[Modification records]
# # #

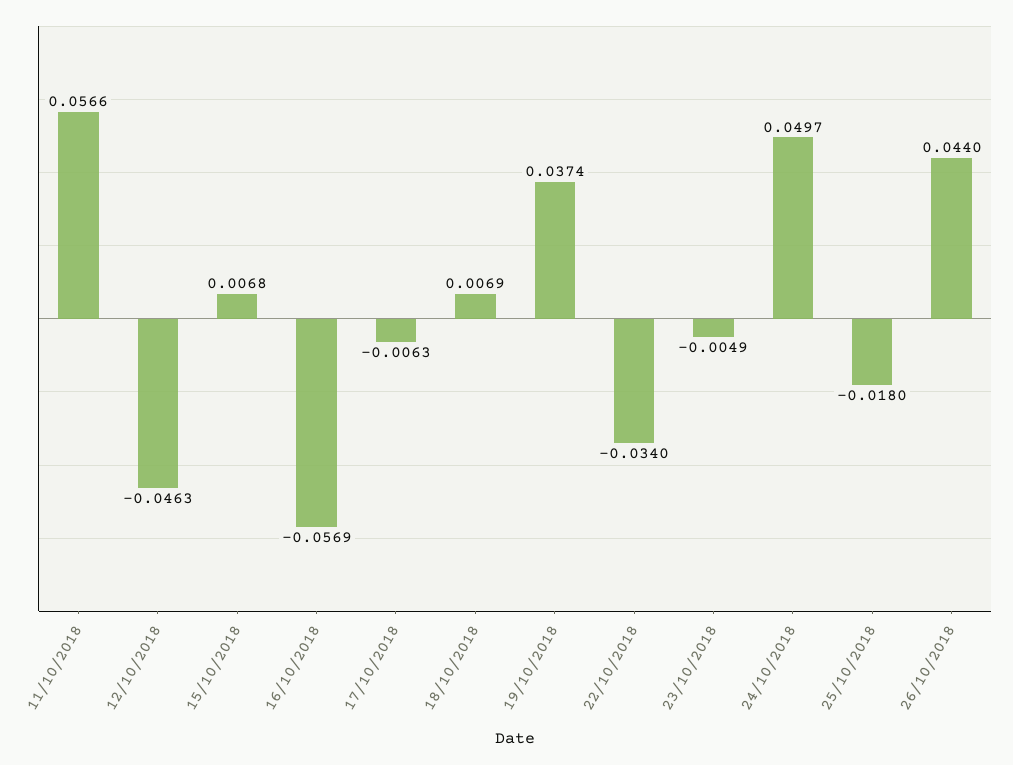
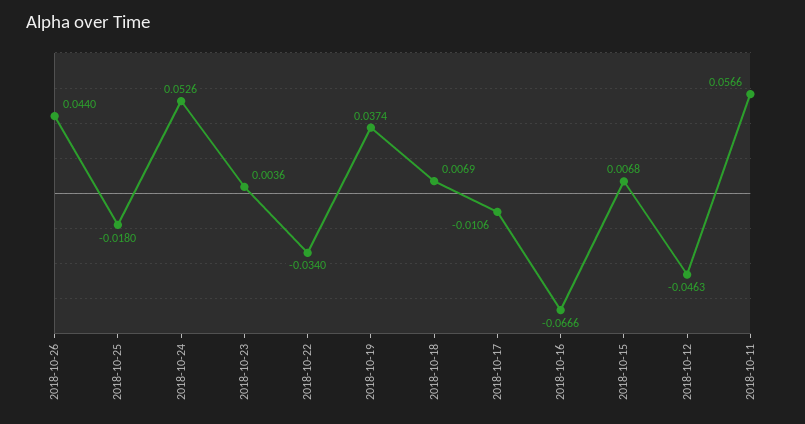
  {
    "11/10/2018": 0.0566,
    "12/10/2018": -0.0463,
    "15/10/2018": 0.0068,
-   "16/10/2018": -0.0569,
+   "16/10/2018": -0.0666,
-   "17/10/2018": -0.0063,
+   "17/10/2018": -0.0106,
    "18/10/2018": 0.0069,
    "19/10/2018": 0.0374,
    "22/10/2018": -0.034,
-   "23/10/2018": -0.0049,
+   "23/10/2018": 0.0036,
-   "24/10/2018": 0.0497,
+   "24/10/2018": 0.0526,
    "25/10/2018": -0.018,
    "26/10/2018": 0.044
  }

# # #

• **Problem to solve**
Produce a word-for-word copy of the records, omitting all images.

• **Response below**
  {
    "11/10/2018": 0.0566,
    "12/10/2018": -0.0463,
    "15/10/2018": 0.0068,
-   "16/10/2018": -0.0569,
+   "16/10/2018": -0.0666,
-   "17/10/2018": -0.0063,
+   "17/10/2018": -0.0106,
    "18/10/2018": 0.0069,
    "19/10/2018": 0.0374,
    "22/10/2018": -0.034,
-   "23/10/2018": -0.0049,
+   "23/10/2018": 0.0036,
-   "24/10/2018": 0.0497,
+   "24/10/2018": 0.0526,
    "25/10/2018": -0.018,
    "26/10/2018": 0.044
  }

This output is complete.